Underworld: Awakening (R) Even the return of Kate Beckinsale and her one-piece leather outfit can’t jolt this fourth installment to life. Nor can the plot, which involves the vampire warrior being roused from a 12-year enforced slumber and discovering that she has a daughter (India Eisley) with some powers of her own. Directors Måns Mårlind and Björn Stein find a pretty 3D visual effect with an anti-werewolf grenade that releases silver particles into the air. Unfortunately, they fall down on the numerous action sequences and make the mistake of thinking we care about the events in the previous three films. We don’t, and we don’t care about this one either. Also with Michael Ealy, Stephen Rea, Theo James, Sandrine Holt, Kris Holden-Ried, Charles Dance, and an uncredited Wes Bentley.
War Horse (PG-13) Steven Spielberg’s uneven, overlong adaptation of Michael Morpurgo’s book was inspired by the recent stage version but in no way mimics it. Instead, Spielberg films this story (about a rambunctious horse that survives World War I after passing through the hands of various owners on both sides) in an earnest, unironically epic manner. The film sports good performances and one remarkable scene between a British soldier and a German soldier working together in no man’s land to free the horse from barbed wire. Yet these bits don’t come often enough to build up any momentum. Both Spielberg and other filmmakers have been to this territory before, and they’ve done it better. Starring Jeremy Irvine, Emily Watson, Peter Mullan, David Thewlis, Niels Arestrup, Tom Hiddleston, Benedict Cumberbatch, Celine Buckens, Toby Kebbell, Geoff Bell, David Kross, Rainer Bock, Robert Emms, Hinnerk Schönemann, and Eddie Marsan.

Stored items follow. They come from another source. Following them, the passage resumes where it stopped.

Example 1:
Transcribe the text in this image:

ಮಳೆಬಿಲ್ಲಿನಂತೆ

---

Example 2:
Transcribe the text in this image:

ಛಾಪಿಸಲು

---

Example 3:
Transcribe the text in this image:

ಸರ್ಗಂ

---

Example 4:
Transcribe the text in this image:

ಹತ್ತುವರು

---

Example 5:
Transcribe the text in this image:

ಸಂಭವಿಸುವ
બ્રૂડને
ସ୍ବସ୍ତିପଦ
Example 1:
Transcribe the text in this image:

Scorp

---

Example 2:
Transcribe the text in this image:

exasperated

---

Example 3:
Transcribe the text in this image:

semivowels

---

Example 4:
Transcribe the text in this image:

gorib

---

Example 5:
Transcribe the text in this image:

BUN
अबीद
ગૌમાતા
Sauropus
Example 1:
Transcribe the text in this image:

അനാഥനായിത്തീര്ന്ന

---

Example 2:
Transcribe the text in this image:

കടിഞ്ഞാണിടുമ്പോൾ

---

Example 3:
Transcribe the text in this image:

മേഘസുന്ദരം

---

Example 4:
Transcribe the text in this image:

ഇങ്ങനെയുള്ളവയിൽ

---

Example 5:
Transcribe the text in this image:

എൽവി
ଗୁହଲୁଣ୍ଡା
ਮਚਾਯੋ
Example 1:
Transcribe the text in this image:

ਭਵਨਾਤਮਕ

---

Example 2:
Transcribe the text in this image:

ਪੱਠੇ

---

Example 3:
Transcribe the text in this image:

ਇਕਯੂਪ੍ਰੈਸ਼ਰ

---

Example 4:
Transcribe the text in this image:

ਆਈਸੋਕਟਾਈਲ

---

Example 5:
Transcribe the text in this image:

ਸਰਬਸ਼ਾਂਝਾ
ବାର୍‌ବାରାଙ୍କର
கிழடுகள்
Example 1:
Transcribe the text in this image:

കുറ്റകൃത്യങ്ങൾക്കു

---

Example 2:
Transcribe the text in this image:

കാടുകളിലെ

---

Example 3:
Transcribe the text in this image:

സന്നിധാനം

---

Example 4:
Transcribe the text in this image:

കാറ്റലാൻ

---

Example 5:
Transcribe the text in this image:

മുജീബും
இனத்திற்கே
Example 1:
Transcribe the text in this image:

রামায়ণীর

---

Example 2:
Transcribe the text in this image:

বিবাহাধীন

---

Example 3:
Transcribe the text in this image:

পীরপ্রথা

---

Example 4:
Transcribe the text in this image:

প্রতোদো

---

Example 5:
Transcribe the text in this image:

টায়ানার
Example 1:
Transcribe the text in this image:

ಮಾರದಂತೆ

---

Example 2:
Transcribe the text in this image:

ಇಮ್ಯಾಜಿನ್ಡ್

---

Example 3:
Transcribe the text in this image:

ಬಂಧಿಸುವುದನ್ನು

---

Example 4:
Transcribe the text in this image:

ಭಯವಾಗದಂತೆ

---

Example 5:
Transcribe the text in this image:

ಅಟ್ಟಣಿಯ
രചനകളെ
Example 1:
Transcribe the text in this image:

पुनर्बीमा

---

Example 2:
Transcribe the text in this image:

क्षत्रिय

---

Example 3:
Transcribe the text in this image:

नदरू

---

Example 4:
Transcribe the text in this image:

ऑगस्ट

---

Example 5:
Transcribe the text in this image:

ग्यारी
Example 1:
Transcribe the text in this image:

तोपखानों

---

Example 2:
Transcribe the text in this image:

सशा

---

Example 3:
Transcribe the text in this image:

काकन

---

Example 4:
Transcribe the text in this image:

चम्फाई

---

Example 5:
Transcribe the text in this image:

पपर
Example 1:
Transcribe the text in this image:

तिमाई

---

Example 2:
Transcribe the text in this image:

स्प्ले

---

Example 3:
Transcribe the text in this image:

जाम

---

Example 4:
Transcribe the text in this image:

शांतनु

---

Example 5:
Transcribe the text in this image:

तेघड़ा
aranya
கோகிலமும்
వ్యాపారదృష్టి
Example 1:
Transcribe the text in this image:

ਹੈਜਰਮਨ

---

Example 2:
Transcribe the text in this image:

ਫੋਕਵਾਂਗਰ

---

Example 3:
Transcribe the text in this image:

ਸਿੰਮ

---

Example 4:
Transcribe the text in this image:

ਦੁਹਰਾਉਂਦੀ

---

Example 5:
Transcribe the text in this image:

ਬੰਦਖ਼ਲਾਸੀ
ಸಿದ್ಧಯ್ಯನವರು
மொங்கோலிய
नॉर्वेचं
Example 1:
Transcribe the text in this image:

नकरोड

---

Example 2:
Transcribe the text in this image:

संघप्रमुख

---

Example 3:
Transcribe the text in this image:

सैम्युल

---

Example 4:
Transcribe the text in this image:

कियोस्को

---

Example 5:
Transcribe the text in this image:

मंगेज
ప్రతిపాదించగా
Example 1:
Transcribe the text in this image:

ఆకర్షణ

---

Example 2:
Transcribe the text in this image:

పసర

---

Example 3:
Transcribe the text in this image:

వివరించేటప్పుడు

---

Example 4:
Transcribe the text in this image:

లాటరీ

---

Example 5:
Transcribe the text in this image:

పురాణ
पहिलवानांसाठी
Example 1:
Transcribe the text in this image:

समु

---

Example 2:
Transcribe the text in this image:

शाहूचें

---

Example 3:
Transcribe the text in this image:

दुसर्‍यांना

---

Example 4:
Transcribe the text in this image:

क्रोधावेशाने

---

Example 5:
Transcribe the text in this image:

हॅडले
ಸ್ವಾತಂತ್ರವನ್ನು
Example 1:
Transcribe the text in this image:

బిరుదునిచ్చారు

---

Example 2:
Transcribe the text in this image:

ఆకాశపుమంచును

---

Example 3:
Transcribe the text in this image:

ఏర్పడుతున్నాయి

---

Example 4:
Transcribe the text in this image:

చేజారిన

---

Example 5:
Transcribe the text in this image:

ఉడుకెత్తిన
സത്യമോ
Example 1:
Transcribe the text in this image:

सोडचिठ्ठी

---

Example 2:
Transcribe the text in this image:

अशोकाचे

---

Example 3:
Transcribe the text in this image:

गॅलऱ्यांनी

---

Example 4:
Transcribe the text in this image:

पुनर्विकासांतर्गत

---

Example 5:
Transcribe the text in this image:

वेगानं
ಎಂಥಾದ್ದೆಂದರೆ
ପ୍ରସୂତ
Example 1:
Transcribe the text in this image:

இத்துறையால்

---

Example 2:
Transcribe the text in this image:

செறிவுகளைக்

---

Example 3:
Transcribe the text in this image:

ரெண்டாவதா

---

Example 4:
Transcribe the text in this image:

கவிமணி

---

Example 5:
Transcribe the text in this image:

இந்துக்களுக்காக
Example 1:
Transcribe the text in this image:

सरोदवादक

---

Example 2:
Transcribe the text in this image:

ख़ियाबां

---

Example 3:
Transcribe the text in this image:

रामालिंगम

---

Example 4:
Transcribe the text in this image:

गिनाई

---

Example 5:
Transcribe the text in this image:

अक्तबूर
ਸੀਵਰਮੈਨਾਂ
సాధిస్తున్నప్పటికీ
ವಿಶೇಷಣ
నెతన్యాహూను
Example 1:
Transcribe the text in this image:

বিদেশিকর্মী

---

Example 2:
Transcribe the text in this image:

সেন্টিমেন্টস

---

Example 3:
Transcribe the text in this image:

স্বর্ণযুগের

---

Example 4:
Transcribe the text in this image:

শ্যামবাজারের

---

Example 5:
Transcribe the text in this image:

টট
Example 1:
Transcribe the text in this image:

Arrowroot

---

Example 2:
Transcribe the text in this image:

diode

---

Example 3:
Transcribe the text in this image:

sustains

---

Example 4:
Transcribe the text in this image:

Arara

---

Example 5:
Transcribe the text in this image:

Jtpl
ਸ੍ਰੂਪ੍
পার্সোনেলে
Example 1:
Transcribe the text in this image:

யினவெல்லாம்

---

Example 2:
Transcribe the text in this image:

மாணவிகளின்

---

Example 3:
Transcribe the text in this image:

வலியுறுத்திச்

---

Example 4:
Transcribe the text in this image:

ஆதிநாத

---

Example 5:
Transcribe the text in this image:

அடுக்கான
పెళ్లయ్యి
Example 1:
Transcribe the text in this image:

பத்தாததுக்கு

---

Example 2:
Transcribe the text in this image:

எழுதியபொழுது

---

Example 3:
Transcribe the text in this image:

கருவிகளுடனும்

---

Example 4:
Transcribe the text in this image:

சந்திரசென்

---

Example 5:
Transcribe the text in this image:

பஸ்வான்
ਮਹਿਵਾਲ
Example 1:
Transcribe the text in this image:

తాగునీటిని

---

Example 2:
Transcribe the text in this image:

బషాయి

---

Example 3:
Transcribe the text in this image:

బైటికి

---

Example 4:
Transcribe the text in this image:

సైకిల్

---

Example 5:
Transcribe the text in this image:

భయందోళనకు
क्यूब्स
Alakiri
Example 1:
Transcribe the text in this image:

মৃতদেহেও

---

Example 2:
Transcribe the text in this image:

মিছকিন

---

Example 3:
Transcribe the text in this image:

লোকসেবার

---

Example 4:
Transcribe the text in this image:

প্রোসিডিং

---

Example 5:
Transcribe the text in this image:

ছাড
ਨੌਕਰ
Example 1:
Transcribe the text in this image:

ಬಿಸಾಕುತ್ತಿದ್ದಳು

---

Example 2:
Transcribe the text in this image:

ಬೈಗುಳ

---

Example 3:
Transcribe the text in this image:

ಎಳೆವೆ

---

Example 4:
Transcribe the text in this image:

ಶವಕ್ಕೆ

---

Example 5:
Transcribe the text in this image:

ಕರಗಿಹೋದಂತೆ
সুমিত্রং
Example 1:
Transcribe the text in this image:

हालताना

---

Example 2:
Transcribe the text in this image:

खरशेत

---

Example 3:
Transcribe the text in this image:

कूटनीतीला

We Bought a Zoo (PG) By the standards of PG-rated movies about animals, this is sharply written and engages some unexpectedly thorny issues in a grown-up way. By the standards of Cameron Crowe movies, this falls flat. Adapted from Benjamin Mee’s memoir, this dramedy stars Matt Damon as a widowed journalist who moves his two kids into a house attached to a run-down zoo. The movie’s treatment of bereavement isn’t nearly as good as The Descendants’ and a couple of forceful scenes near the end (one involving Scarlett Johansson as a zookeeper arguing that an aged lion needs to be put down) only show what the rest of the movie is lacking. Crowe is still flailing for direction. Also with Thomas Haden Church, Colin Ford, Maggie Elizabeth Jones, Angus Macfadyen, Patrick Fugit, John Michael Higgins, J.B. Smoove, Carla Gallo, Peter Riegert, Stephanie Szostak, and Elle Fanning.